_Assigned task_.
With both ends included, repeat exactly the lines of the entries below from the one containing "56: (191, 1212)" down to the one containing "86: (315, 1169)", and no others.

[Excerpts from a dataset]
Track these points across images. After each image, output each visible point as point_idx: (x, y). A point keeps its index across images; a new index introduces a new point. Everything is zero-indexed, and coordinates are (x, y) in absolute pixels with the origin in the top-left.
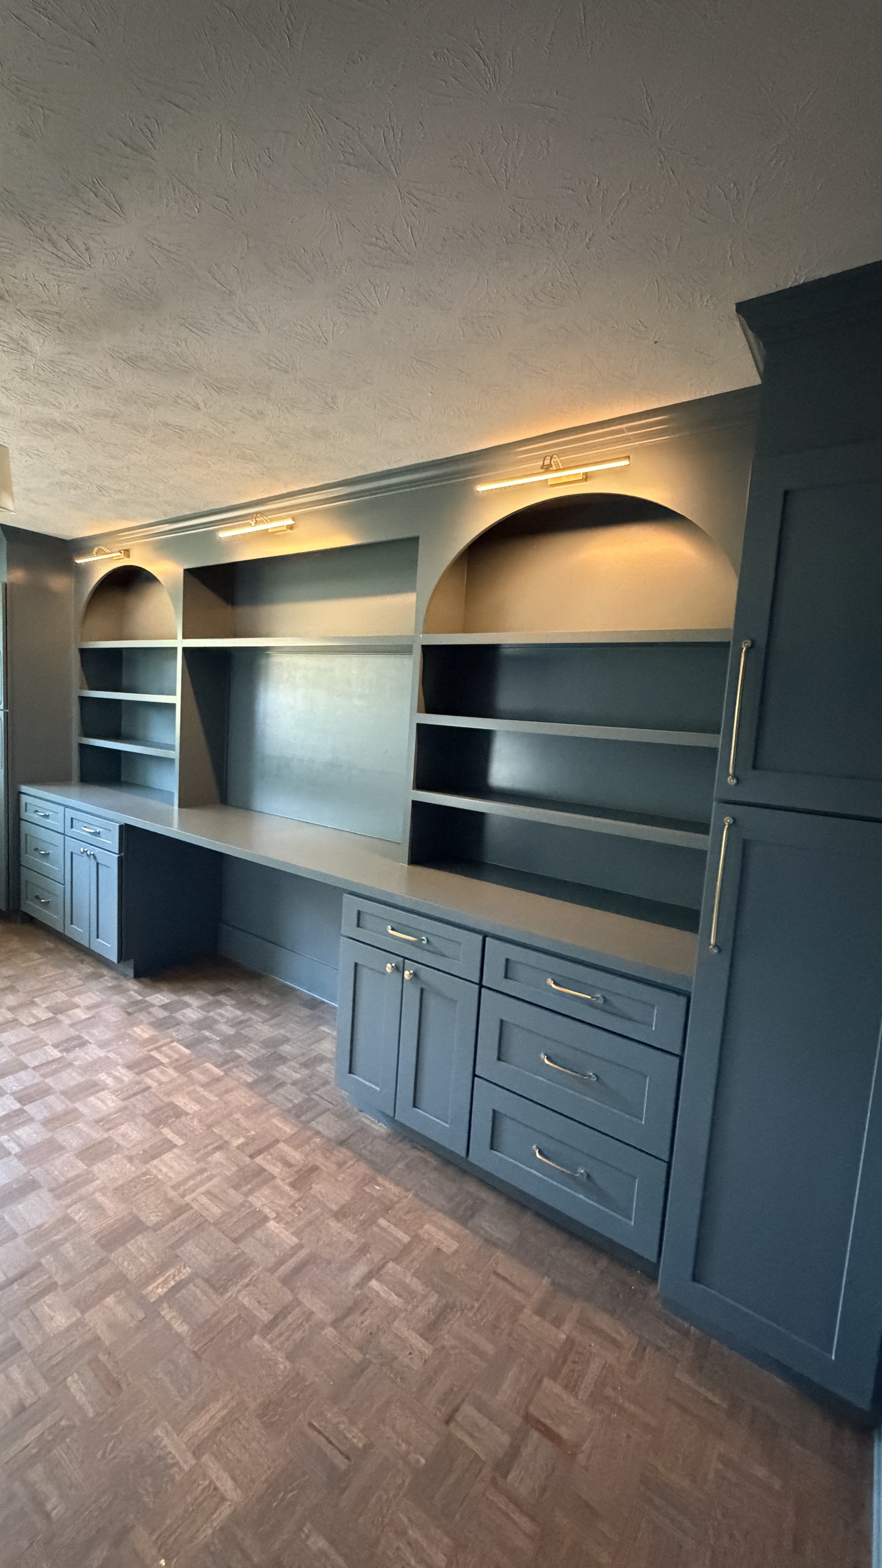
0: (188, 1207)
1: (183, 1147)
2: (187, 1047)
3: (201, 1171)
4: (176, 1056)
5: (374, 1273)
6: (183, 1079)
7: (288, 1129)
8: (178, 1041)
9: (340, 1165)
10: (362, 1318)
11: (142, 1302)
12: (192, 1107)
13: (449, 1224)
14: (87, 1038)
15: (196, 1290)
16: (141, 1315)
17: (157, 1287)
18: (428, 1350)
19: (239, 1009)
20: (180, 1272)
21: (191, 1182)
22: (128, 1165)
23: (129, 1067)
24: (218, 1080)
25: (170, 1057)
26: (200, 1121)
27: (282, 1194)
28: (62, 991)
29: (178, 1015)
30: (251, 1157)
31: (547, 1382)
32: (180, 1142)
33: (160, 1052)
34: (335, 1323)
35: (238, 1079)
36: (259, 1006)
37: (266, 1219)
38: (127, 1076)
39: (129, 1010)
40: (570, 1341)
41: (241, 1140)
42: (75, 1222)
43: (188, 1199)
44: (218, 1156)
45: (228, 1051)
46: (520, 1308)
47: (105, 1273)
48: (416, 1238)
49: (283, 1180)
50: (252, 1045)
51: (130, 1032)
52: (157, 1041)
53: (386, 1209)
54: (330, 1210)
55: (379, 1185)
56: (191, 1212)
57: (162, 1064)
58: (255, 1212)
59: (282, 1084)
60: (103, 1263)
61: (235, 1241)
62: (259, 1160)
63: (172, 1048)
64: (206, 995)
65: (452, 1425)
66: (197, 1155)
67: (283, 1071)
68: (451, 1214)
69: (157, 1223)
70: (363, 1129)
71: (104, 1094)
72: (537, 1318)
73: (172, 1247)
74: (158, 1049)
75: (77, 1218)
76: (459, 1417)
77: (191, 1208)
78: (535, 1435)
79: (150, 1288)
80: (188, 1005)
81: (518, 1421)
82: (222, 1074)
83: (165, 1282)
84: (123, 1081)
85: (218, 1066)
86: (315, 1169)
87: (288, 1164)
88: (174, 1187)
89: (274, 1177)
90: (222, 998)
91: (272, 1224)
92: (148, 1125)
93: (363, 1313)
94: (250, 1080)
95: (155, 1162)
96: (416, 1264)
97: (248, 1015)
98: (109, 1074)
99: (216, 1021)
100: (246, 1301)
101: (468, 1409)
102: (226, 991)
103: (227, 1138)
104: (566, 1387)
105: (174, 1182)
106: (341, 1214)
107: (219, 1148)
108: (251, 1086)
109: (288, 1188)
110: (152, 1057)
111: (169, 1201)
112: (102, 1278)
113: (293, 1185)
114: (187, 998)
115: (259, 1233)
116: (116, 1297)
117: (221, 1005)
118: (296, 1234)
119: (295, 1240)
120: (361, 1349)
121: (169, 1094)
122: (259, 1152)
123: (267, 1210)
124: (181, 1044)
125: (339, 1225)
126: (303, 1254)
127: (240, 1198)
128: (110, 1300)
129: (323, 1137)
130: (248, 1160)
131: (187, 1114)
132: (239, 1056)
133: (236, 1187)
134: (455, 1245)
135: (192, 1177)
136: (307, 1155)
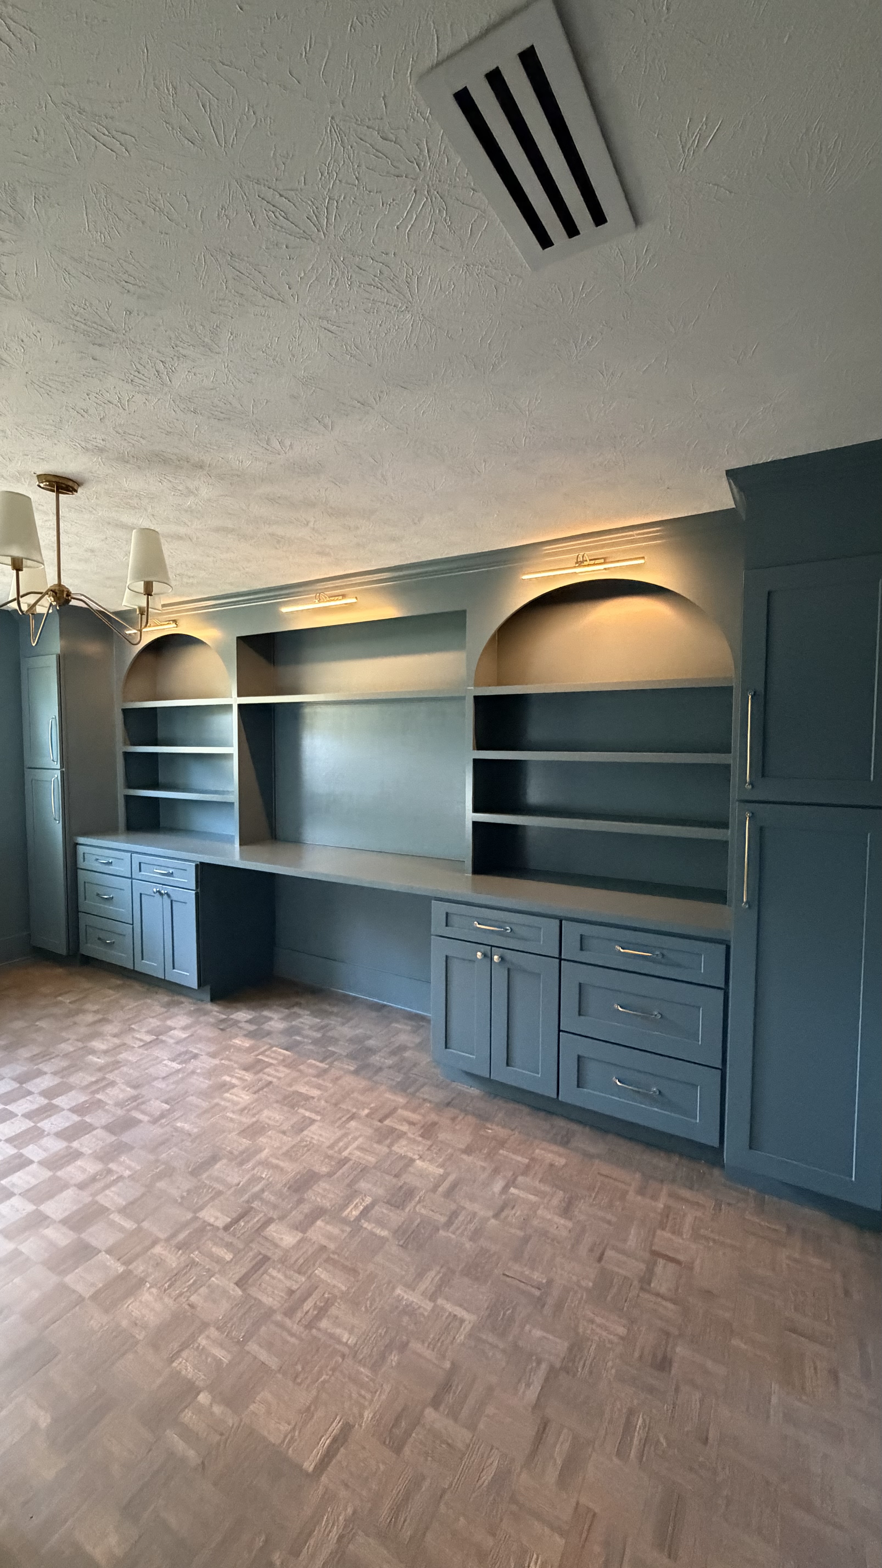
0: (346, 1160)
1: (321, 1121)
2: (286, 1049)
3: (345, 1135)
4: (281, 1058)
5: (511, 1183)
6: (295, 1074)
7: (401, 1100)
8: (277, 1046)
9: (453, 1119)
10: (513, 1212)
11: (345, 1221)
12: (315, 1093)
13: (555, 1148)
14: (196, 1051)
15: (381, 1210)
16: (348, 1229)
17: (351, 1210)
18: (570, 1224)
19: (316, 1017)
20: (363, 1200)
21: (341, 1144)
22: (285, 1137)
23: (246, 1069)
24: (325, 1071)
25: (276, 1059)
26: (326, 1102)
27: (419, 1143)
28: (153, 1017)
29: (266, 1027)
30: (381, 1121)
31: (659, 1232)
32: (319, 1118)
33: (267, 1056)
34: (496, 1216)
35: (342, 1069)
36: (332, 1013)
37: (412, 1161)
38: (249, 1076)
39: (221, 1027)
40: (667, 1208)
41: (366, 1111)
42: (264, 1179)
43: (345, 1154)
44: (353, 1124)
45: (323, 1049)
46: (624, 1193)
47: (306, 1208)
48: (533, 1159)
49: (414, 1134)
50: (341, 1043)
51: (231, 1043)
52: (259, 1048)
53: (502, 1144)
54: (459, 1150)
55: (489, 1129)
56: (351, 1162)
57: (271, 1064)
58: (402, 1157)
59: (380, 1069)
60: (300, 1201)
61: (396, 1176)
62: (387, 1122)
63: (275, 1052)
64: (282, 1009)
65: (603, 1263)
66: (337, 1125)
67: (375, 1059)
68: (553, 1141)
69: (328, 1173)
70: (460, 1093)
71: (235, 1090)
72: (639, 1198)
73: (349, 1185)
74: (262, 1053)
75: (264, 1176)
76: (605, 1257)
77: (350, 1160)
78: (661, 1262)
79: (346, 1213)
80: (271, 1019)
81: (647, 1256)
82: (327, 1066)
83: (356, 1206)
84: (246, 1080)
85: (322, 1062)
86: (434, 1124)
87: (412, 1123)
88: (331, 1147)
89: (405, 1133)
90: (296, 1009)
91: (419, 1163)
92: (286, 1108)
93: (513, 1208)
94: (352, 1069)
95: (305, 1133)
96: (540, 1176)
97: (326, 1022)
98: (232, 1076)
99: (302, 1029)
100: (423, 1211)
101: (609, 1253)
102: (298, 1004)
103: (354, 1110)
104: (673, 1233)
105: (328, 1144)
106: (468, 1151)
107: (352, 1117)
108: (356, 1072)
109: (420, 1139)
110: (260, 1061)
111: (330, 1157)
112: (306, 1211)
113: (422, 1136)
114: (266, 1013)
115: (411, 1169)
116: (322, 1220)
117: (299, 1016)
118: (442, 1166)
119: (441, 1171)
120: (521, 1229)
121: (290, 1085)
122: (386, 1117)
123: (410, 1154)
124: (281, 1048)
125: (471, 1158)
126: (451, 1178)
127: (385, 1150)
128: (319, 1223)
129: (430, 1102)
130: (379, 1124)
131: (313, 1098)
132: (334, 1053)
133: (379, 1142)
134: (563, 1161)
135: (340, 1139)
136: (424, 1116)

_Exercise result_.
56: (191, 1212)
57: (162, 1064)
58: (255, 1212)
59: (282, 1084)
60: (103, 1263)
61: (235, 1241)
62: (259, 1160)
63: (172, 1048)
64: (206, 995)
65: (452, 1425)
66: (197, 1155)
67: (283, 1071)
68: (451, 1214)
69: (157, 1223)
70: (363, 1129)
71: (104, 1094)
72: (537, 1318)
73: (172, 1247)
74: (158, 1049)
75: (77, 1218)
76: (459, 1417)
77: (191, 1208)
78: (535, 1435)
79: (150, 1288)
80: (188, 1005)
81: (518, 1421)
82: (222, 1074)
83: (165, 1282)
84: (123, 1081)
85: (218, 1066)
86: (315, 1169)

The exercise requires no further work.